Retype all of the listing exactly, with no pictures.

START Material for this task

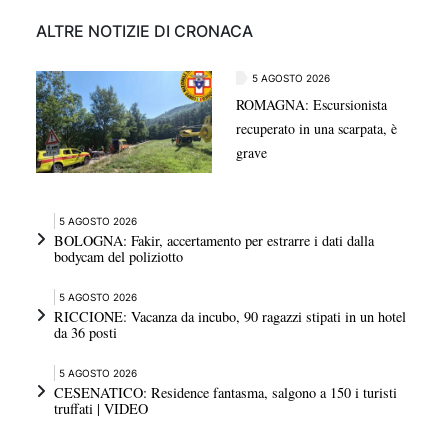
ALTRE NOTIZIE DI CRONACA
5 AGOSTO 2026
ROMAGNA: Escursionista
recuperato in una scarpata, è
grave
5 AGOSTO 2026
BOLOGNA: Fakir, accertamento per estrarre i dati dalla
bodycam del poliziotto
5 AGOSTO 2026
RICCIONE: Vacanza da incubo, 90 ragazzi stipati in un hotel
da 36 posti
5 AGOSTO 2026
CESENATICO: Residence fantasma, salgono a 150 i turisti
truffati | VIDEO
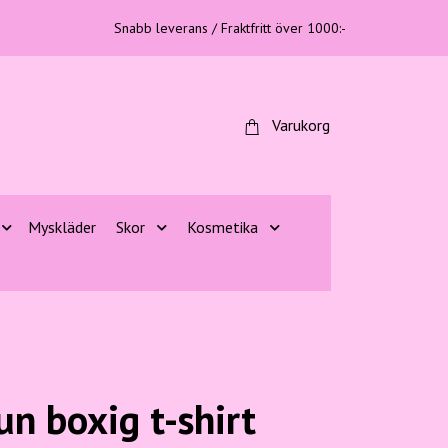
Snabb leverans / Fraktfritt över 1000:-
Varukorg
Myskläder
Skor
Kosmetika
n boxig t-shirt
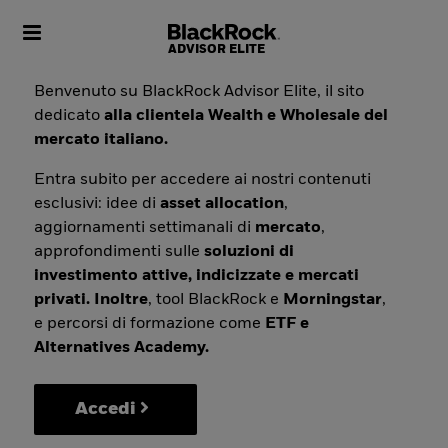
Toggle navigation
Benvenuto su BlackRock Advisor Elite, il sito
dedicato
alla clientela Wealth e Wholesale del
mercato italiano.
Entra subito per accedere ai nostri contenuti
esclusivi: idee di
asset allocation
,
aggiornamenti settimanali di
mercato
,
approfondimenti sulle
soluzioni di
investimento attive, indicizzate e mercati
privati. Inoltre
, tool BlackRock e
Morningstar
,
e percorsi di formazione come
ETF e
Alternatives Academy.
Accedi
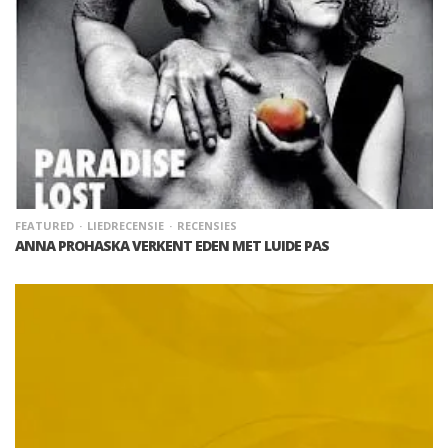
FEATURED
LIEDRECENSIE
RECENSIES
ANNA PROHASKA VERKENT EDEN MET LUIDE PAS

END Material for this task

(Answer):
ALTRE NOTIZIE DI CRONACA
5 AGOSTO 2026
ROMAGNA: Escursionista
recuperato in una scarpata, è
grave
5 AGOSTO 2026
BOLOGNA: Fakir, accertamento per estrarre i dati dalla
bodycam del poliziotto
5 AGOSTO 2026
RICCIONE: Vacanza da incubo, 90 ragazzi stipati in un hotel
da 36 posti
5 AGOSTO 2026
CESENATICO: Residence fantasma, salgono a 150 i turisti
truffati | VIDEO
Snabb leverans / Fraktfritt över 1000:-
Varukorg
Myskläder
Skor
Kosmetika
n boxig t-shirt
Toggle navigation
Benvenuto su BlackRock Advisor Elite, il sito
dedicato
alla clientela Wealth e Wholesale del
mercato italiano.
Entra subito per accedere ai nostri contenuti
esclusivi: idee di
asset allocation
,
aggiornamenti settimanali di
mercato
,
approfondimenti sulle
soluzioni di
investimento attive, indicizzate e mercati
privati. Inoltre
, tool BlackRock e
Morningstar
,
e percorsi di formazione come
ETF e
Alternatives Academy.
Accedi
FEATURED
LIEDRECENSIE
RECENSIES
ANNA PROHASKA VERKENT EDEN MET LUIDE PAS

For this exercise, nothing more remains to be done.